The codesign.asc is nothing more than another private key I have once created with GPG. Since it is a requirement from Maven Central to have signed JARs, I found useful to include it as part of my builds. There are plenty of resources out there explaining how to work with the GnuPG tool.

A Maven plugin has the job to do the actual JAR signing. For this case, it assumes my key is set as default in the environment (gpg –fast-import). The passphrase is expected to be configured ahead in Travis as an environment variable: $GPG_PASSPHRASE.

There is a project with the pom.xml configured with GPG here.

Docker

Pay attention to the variables $DOCKER_USERNAME and $DOCKER_PASSWORD. They should be manually assigned in Travis (same as $GPG_PASSPHRASE) and in my case they refer to my own Docker Hub credentials.
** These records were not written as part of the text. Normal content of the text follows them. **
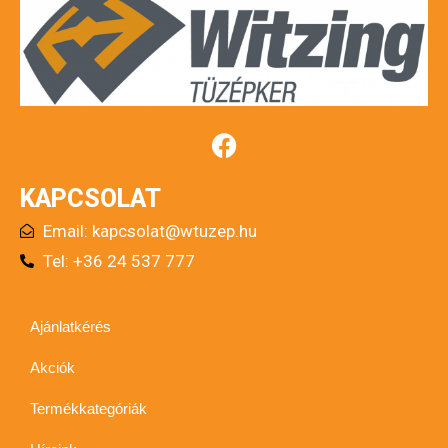
KAPCSOLAT
Email:
kapcsolat@wtuzep.hu
Tel: +36 24 537 777
Ajánlatkérés
Akciók
Termékkategóriák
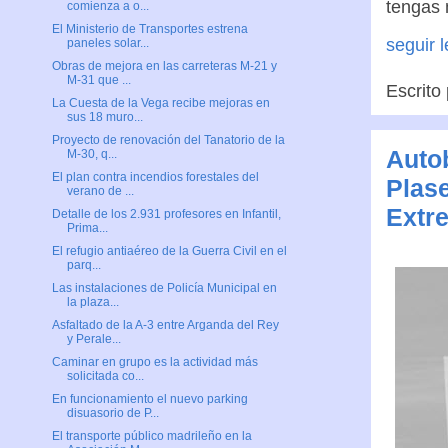
tengas 
comienza a o...
El Ministerio de Transportes estrena
seguir 
paneles solar...
Obras de mejora en las carreteras M-21 y
M-31 que ...
Escrito
La Cuesta de la Vega recibe mejoras en
sus 18 muro...
Proyecto de renovación del Tanatorio de la
Auto
M-30, q...
El plan contra incendios forestales del
Plase
verano de ...
Extr
Detalle de los 2.931 profesores en Infantil,
Prima...
El refugio antiaéreo de la Guerra Civil en el
parq...
Las instalaciones de Policía Municipal en
la plaza...
Asfaltado de la A-3 entre Arganda del Rey
y Perale...
Caminar en grupo es la actividad más
solicitada co...
En funcionamiento el nuevo parking
disuasorio de P...
El transporte público madrileño en la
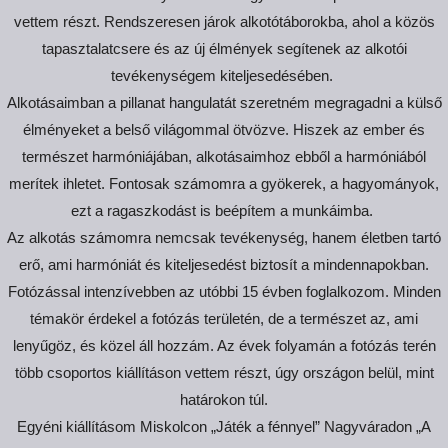
vettem részt. Rendszeresen járok alkotótáborokba, ahol a közös
tapasztalatcsere és az új élmények segítenek az alkotói
tevékenységem kiteljesedésében.
Alkotásaimban a pillanat hangulatát szeretném megragadni a külső
élményeket a belső világommal ötvözve. Hiszek az ember és
természet harmóniájában, alkotásaimhoz ebből a harmóniából
merítek ihletet. Fontosak számomra a gyökerek, a hagyományok,
ezt a ragaszkodást is beépítem a munkáimba.
Az alkotás számomra nemcsak tevékenység, hanem életben tartó
erő, ami harmóniát és kiteljesedést biztosít a mindennapokban.
Fotózással intenzívebben az utóbbi 15 évben foglalkozom. Minden
témakör érdekel a fotózás területén, de a természet az, ami
lenyűgöz, és közel áll hozzám. Az évek folyamán a fotózás terén
több csoportos kiállításon vettem részt, úgy országon belül, mint
határokon túl.
Egyéni kiállításom Miskolcon „Játék a fénnyel” Nagyváradon „A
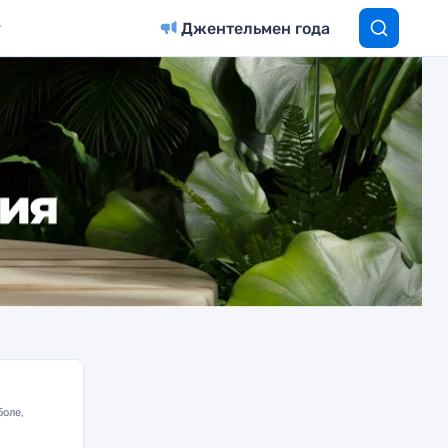
Джентельмен года
боле,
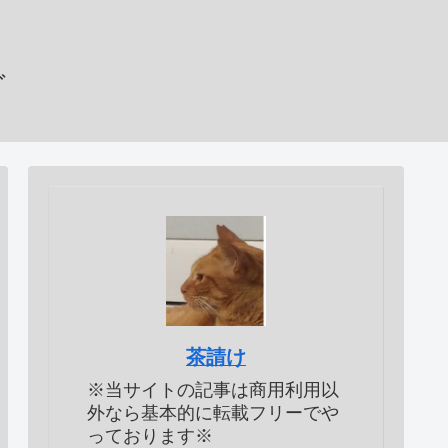
グ
茶請け
※当サイトの記事は商用利用以
外なら基本的に転載フリーでや
っております※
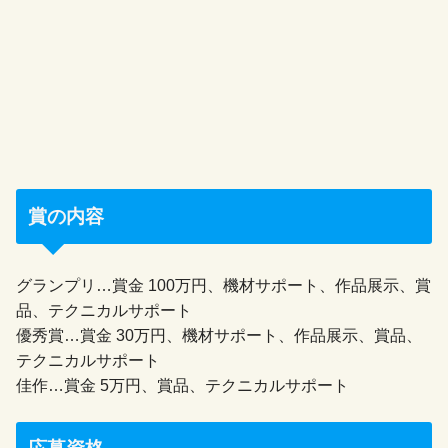
賞の内容
グランプリ…賞金 100万円、機材サポート、作品展示、賞
品、テクニカルサポート
優秀賞…賞金 30万円、機材サポート、作品展示、賞品、
テクニカルサポート
佳作…賞金 5万円、賞品、テクニカルサポート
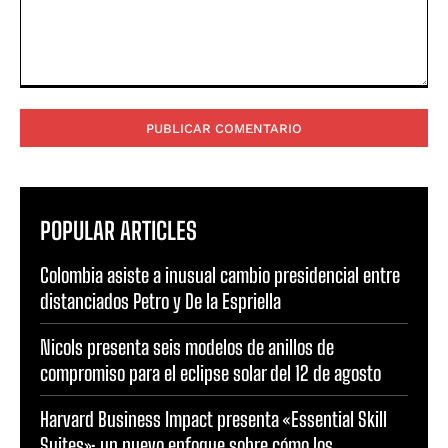
Comentario:
POPULAR ARTICLES
Colombia asiste a inusual cambio presidencial entre
distanciados Petro y De la Espriella
Nicols presenta seis modelos de anillos de
compromiso para el eclipse solar del 12 de agosto
Harvard Business Impact presenta «Essential Skill
Suites»: un nuevo enfoque sobre cómo los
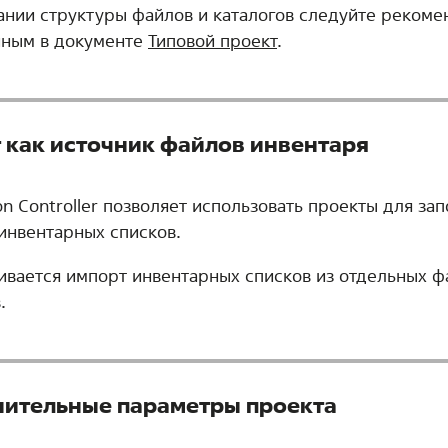
ании структуры файлов и каталогов следуйте рекоме
ным в документе
Типовой проект
.
 как источник файлов инвентаря
n Controller позволяет использовать проекты для за
инвентарных списков.
вается импорт инвентарных списков из отдельных ф
.
ительные параметры проекта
Besides the build and push steps, one good idea might be executing a ‘docker run’ during the ‘script’ stage and conditionally fail or pass the build.

GitHub Release

Every successful build derived from master and with a tag is directly posted to a GitHub release. An access token (api_key) is required by Travis, but again the command line tool handles that for you.

Conclusion

Much has been said about continuous delivery. I strongly agree it is a matter of process and people before anything else. Nonetheless, I don’t find examples or how-to’s out there quite often. Probably because the resulting implementation is specific to the development process in place. I hope you can use this to get you started and evolve it towards your own deployment pipeline.